# Supplied material
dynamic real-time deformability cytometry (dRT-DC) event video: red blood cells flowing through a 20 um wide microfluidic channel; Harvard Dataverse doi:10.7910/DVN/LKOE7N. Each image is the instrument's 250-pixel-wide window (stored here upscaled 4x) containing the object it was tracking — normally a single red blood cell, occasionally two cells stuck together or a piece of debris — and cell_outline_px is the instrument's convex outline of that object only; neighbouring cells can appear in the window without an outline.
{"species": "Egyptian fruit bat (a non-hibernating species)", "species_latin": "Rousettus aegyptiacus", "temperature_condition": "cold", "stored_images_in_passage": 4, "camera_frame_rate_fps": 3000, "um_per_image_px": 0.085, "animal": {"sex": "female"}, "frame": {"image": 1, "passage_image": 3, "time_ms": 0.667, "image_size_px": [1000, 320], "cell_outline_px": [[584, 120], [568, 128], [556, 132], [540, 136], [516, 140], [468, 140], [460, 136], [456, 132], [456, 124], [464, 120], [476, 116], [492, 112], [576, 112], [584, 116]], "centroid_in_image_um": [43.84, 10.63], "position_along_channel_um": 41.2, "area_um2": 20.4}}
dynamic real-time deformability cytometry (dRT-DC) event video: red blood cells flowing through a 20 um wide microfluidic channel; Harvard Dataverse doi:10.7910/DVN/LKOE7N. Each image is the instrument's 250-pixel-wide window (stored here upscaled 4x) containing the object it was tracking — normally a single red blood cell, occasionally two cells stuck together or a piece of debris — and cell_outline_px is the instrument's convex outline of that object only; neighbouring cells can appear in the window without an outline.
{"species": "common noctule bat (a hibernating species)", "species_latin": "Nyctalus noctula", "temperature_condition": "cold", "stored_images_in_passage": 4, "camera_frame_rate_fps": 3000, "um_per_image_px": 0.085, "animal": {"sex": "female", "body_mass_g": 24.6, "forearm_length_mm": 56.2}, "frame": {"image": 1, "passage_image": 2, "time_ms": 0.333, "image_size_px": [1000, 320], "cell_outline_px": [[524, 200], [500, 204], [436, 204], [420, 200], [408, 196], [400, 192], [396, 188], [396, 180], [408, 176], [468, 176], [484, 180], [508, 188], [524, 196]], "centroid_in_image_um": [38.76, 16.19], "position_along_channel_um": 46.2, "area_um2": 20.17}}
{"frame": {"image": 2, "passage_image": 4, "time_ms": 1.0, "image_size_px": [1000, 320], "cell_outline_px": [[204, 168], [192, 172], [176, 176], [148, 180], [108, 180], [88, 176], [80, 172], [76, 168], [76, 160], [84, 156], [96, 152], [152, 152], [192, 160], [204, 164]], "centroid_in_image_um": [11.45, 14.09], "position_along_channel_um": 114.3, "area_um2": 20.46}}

# Problem to solve
Write the data out again in full and exactly.

# Solution for this task
dynamic real-time deformability cytometry (dRT-DC) event video: red blood cells flowing through a 20 um wide microfluidic channel; Harvard Dataverse doi:10.7910/DVN/LKOE7N. Each image is the instrument's 250-pixel-wide window (stored here upscaled 4x) containing the object it was tracking — normally a single red blood cell, occasionally two cells stuck together or a piece of debris — and cell_outline_px is the instrument's convex outline of that object only; neighbouring cells can appear in the window without an outline.
{"species": "Egyptian fruit bat (a non-hibernating species)", "species_latin": "Rousettus aegyptiacus", "temperature_condition": "cold", "stored_images_in_passage": 4, "camera_frame_rate_fps": 3000, "um_per_image_px": 0.085, "animal": {"sex": "female"}, "frame": {"image": 1, "passage_image": 3, "time_ms": 0.667, "image_size_px": [1000, 320], "cell_outline_px": [[584, 120], [568, 128], [556, 132], [540, 136], [516, 140], [468, 140], [460, 136], [456, 132], [456, 124], [464, 120], [476, 116], [492, 112], [576, 112], [584, 116]], "centroid_in_image_um": [43.84, 10.63], "position_along_channel_um": 41.2, "area_um2": 20.4}}
dynamic real-time deformability cytometry (dRT-DC) event video: red blood cells flowing through a 20 um wide microfluidic channel; Harvard Dataverse doi:10.7910/DVN/LKOE7N. Each image is the instrument's 250-pixel-wide window (stored here upscaled 4x) containing the object it was tracking — normally a single red blood cell, occasionally two cells stuck together or a piece of debris — and cell_outline_px is the instrument's convex outline of that object only; neighbouring cells can appear in the window without an outline.
{"species": "common noctule bat (a hibernating species)", "species_latin": "Nyctalus noctula", "temperature_condition": "cold", "stored_images_in_passage": 4, "camera_frame_rate_fps": 3000, "um_per_image_px": 0.085, "animal": {"sex": "female", "body_mass_g": 24.6, "forearm_length_mm": 56.2}, "frame": {"image": 1, "passage_image": 2, "time_ms": 0.333, "image_size_px": [1000, 320], "cell_outline_px": [[524, 200], [500, 204], [436, 204], [420, 200], [408, 196], [400, 192], [396, 188], [396, 180], [408, 176], [468, 176], [484, 180], [508, 188], [524, 196]], "centroid_in_image_um": [38.76, 16.19], "position_along_channel_um": 46.2, "area_um2": 20.17}}
{"frame": {"image": 2, "passage_image": 4, "time_ms": 1.0, "image_size_px": [1000, 320], "cell_outline_px": [[204, 168], [192, 172], [176, 176], [148, 180], [108, 180], [88, 176], [80, 172], [76, 168], [76, 160], [84, 156], [96, 152], [152, 152], [192, 160], [204, 164]], "centroid_in_image_um": [11.45, 14.09], "position_along_channel_um": 114.3, "area_um2": 20.46}}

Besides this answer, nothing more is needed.